As part of an accredited architectural curriculum, students participate in a series of courses that introduce concepts of statics, structural principles, and methods of system analysis. As many students frequently become enamored with initial form generating procedures as an approach to architectural design, they regrettably consider the lessons presented within the sequence of structural courses as ancillary consequences to form making processes and disconnected from their concurrent design studio explorations. These assumptions lead to students over-emphasizing the appearance of an architectural act, as opposed to placing value on how architecture performs, offers spatial organization, and engages the site and its users.

This paper challenges these aforementioned perceptions by introducing a pedagogical approach focused on investigating and embracing the performance of structural assemblies as an inspiration for architectural design within these supporting structural courses.

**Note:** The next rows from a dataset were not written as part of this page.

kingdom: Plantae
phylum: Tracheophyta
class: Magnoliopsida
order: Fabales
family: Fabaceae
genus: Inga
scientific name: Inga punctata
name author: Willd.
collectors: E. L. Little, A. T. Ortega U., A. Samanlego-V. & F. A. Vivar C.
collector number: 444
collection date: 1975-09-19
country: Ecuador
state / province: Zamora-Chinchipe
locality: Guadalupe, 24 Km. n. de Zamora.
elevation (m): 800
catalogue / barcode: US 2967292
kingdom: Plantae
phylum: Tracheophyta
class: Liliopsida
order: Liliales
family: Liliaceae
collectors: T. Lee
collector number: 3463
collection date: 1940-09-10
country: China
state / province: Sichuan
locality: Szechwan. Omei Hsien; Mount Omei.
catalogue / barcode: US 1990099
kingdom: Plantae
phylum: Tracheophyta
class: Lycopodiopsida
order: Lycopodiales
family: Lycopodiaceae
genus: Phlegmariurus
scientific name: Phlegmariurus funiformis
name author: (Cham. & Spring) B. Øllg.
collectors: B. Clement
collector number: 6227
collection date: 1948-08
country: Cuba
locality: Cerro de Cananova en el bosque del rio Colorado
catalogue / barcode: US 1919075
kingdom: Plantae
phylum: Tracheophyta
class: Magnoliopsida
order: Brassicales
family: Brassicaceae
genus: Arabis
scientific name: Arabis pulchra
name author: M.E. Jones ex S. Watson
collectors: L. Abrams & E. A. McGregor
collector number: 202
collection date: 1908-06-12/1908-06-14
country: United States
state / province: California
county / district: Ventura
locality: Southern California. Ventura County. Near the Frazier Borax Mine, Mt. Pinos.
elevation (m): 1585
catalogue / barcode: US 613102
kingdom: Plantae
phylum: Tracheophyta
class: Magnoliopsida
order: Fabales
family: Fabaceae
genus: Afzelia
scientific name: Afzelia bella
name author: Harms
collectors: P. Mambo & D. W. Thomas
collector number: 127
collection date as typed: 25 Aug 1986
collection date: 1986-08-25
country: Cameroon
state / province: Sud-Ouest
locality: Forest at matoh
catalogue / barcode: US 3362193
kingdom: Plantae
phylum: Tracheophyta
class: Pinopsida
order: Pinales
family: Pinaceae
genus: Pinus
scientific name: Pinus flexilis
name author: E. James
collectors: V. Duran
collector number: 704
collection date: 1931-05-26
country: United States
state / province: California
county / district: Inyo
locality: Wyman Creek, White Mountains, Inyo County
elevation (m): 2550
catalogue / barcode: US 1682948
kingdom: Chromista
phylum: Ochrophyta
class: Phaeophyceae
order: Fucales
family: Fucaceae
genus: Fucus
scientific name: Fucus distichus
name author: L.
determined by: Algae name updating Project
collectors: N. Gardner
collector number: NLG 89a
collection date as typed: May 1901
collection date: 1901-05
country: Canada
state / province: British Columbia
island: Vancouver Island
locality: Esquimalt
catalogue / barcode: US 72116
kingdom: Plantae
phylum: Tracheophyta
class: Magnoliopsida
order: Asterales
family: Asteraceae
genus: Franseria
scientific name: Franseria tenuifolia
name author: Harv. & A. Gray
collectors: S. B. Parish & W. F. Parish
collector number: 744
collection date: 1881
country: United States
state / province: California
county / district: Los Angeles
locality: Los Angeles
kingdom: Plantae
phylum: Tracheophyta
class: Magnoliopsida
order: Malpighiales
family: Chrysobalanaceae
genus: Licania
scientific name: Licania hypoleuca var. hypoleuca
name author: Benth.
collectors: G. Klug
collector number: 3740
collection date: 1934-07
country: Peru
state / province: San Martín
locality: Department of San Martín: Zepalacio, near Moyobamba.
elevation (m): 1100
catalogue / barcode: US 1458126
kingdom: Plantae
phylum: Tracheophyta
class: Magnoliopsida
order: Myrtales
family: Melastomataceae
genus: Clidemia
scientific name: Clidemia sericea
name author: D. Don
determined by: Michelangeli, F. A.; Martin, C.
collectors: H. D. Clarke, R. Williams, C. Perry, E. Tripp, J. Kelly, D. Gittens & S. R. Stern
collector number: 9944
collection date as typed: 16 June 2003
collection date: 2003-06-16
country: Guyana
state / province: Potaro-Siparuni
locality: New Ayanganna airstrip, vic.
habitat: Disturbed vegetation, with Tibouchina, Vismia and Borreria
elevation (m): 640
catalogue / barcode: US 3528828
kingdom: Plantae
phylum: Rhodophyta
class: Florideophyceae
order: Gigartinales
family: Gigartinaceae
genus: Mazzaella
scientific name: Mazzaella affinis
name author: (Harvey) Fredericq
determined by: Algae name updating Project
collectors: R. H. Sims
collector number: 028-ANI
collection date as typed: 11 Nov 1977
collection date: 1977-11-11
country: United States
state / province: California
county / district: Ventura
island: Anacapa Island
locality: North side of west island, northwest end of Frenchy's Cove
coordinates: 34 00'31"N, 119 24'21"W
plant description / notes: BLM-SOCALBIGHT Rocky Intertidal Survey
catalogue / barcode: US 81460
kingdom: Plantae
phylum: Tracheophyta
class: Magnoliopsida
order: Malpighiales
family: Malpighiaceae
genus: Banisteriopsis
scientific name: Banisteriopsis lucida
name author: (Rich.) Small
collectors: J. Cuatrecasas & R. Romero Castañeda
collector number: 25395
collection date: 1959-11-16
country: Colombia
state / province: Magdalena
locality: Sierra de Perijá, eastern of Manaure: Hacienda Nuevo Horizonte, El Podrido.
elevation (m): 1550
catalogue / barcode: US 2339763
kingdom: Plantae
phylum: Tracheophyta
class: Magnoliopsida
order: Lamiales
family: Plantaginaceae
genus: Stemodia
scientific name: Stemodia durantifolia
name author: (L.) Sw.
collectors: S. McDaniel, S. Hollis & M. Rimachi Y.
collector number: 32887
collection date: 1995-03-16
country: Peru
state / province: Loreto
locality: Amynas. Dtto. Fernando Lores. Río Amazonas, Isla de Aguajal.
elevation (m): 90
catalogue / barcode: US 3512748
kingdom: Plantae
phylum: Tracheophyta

A series of physical explorations were presented to students as an opportunity to expand upon their understanding of the lessons, simultaneously being covered in class, related to the behavior of forces and the capabilities of structural systems to transfer and withstand various loading scenarios. These hand-on exercises asked the students to design and fabricate physical models to be tested under various performance criteria and challenged the students to consider ways in which structural behaviors and architectural design might inform one another. The students were assessed on their ability to innovate, test, reconsider, and summarize their predictions and findings for how their designed systems behaved internally and responded to applied external influences. Along each of the phases for these projects, students were asked to embrace failure as an integral part of the iterative design phase, persuading students to primarily focus on designing performance-orientated solutions and concentrate on studying how the actions of constituent parts systematically contributed to the performance of its composite assembly.